If you look at Proposal #1, it does require an additional <owl:Data> tag
around RDF instances so that you can specify the imports information. So
you can either put the instances in an ontology (if they belong there)
or in a separate document. Now this does mean that existing RDF
documents would not be valid OWL, which I admitted above is an argument
against proposal #1, but as I said there, I think this can be mitigated
by saying how RDF data could be used in OWL.

As for tools outputing RDF as triples, I can't really speak to that
without knowing what tools your talking about. I admit I haven't used
many RDF tools, but I think most RDF parsers have something like an
RdfGraph object or data structure that contains the triples. It should
be easy enough to subclass this with (or embed in) an OwlGraph
object/data structure which has methods for retrieving imports
information.

> >Proposal #2 will make it easier to convert DAML+OIL to OWL
> >------------------------------------------------------------
> >This might be true to some extent, because I believe that as it stands
> >now, the conversion is simply a series of find and replaces so you could
> >do it all with a simple Unix script. However, I do not believe that
> >proposal #1 would require you to save a temporary file in order to do
> >the conversion. In the worst case, you'd have to do two reads of the
> >DAML+OIL document: one to collect up the ontology and imports
> >information, and one to create the OWL document with it in the right
> >place.

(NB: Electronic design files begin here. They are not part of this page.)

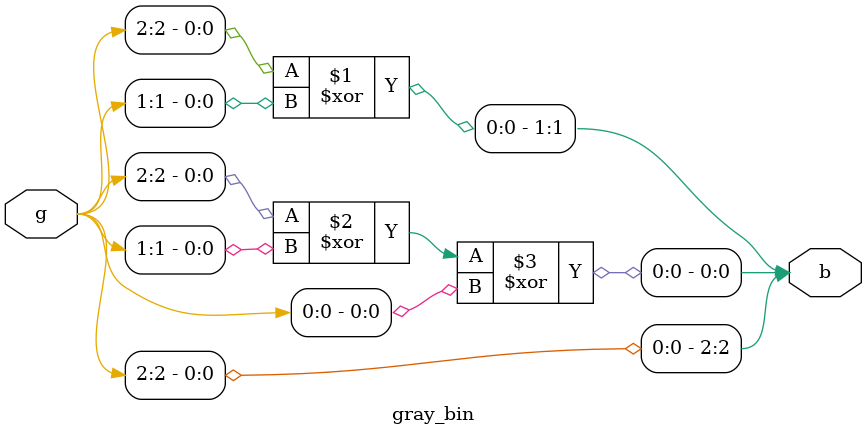
<source format=v>
`timescale 1ns / 1ps
module gray_bin(g,b);
    input [2:0] g;
    output [2:0] b;
	 assign b[2]=g[2];
	 assign b[1]=g[2]^g[1];
	 assign b[0]=g[2]^g[1]^g[0];

endmodule

</source>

However, since the DAML+OIL convention is to put the ontology
> >stuff at the top, I think a one pass program would work in most if not
> >all cases. Even so, since conversion tools only need to be used once per
> >document, the two pass algorithm isn't that expensive.
> 
> well, we use a simple PERL script to import all sorts of things into
> OWL, and also have a python front end for RIC so we can read N3, and
> an RDF triples to Parka converter and a few other things that would
> have to be rewritten to either create documents or to do explicit
> imports -- but all those could be rewritten, or we could ignore
> imports...

I don't see what the problem is. OWL is an evolving language. Once it is
set in stone, we'll all have to modify our tools to work with it,
regardless of whether or not it has imports.

> >
> >I look forward to your counter-arguments. I think this is a very useful
> >and important discussion.
> 
> The real problem is I think you've missed the key argument - not
> having the imports statement in the graph means we cannot have
> non-document-based tools for handling OWL unless they ignore imports
> (which is actually okay with me).  If we say the owl:ontology
> statements do go in the graph, then we can put them there.  IF we say
> they don't, then we lose interoperability.  Your approach cannot have
> it both ways -- you think you can because you're starting from the
> assumption that everything lives in documents -- but that isn't true
> - once my crawler grabs stuff and pulls it into ParkaSW, for example,
> all we keep around are the triples (including an extra one with a
> pointer back to an original document if we started from one).  Mike
> Dean does  the same with his Daml crawler [1]
> (5,000,000 DAML assertions found so far on 20k+ pages) -- the
> assertions go into his DAML DB, and thus you could not query for
> imports statements once things were in the graph -- unless he puts
> them there, in which case why don't we just do it in the first place?
>

No, I don't think I missed the argument. I just have a different idea of
what it means to parse an OWL document. You think the only result is a
set of RDF triples. I think the results is a data structure which
consists mostly of RDF triples, but there might be a few extra
components as well (such as imports information or your pointer back to
the original document). If you are storing this in a database (or Parka
for that matter), then you might have one or more tables for storing the
RDF triples and then another "meta"-table for the imports information
(this is basically what I did with SHOE in Parka). If you then want to
exchange this information with another application then you should
either use the OWL presentation syntax or define custom data structures
and/or file formats that preserve all relevant aspects of the language,
whatever they may be.

Look, I'm really not trying to be difficult here. I'm not on some
anti-RDF crusade, although I'll admit I'm not a big fan of the language.
In [1], I listed what I consider to be a number of problems with
proposal #2. I haven't heard anyone address any of these concerns. If
these were addressed satisfactorily (perhaps by an alternate proposal)
then I would be happy to endorse that approach.

Jeff

[1] http://lists.w3.org/Archives/Public/www-webont-wg/2002Sep/0473.html
Received on Tuesday, 1 October 2002 11:29:53 UTC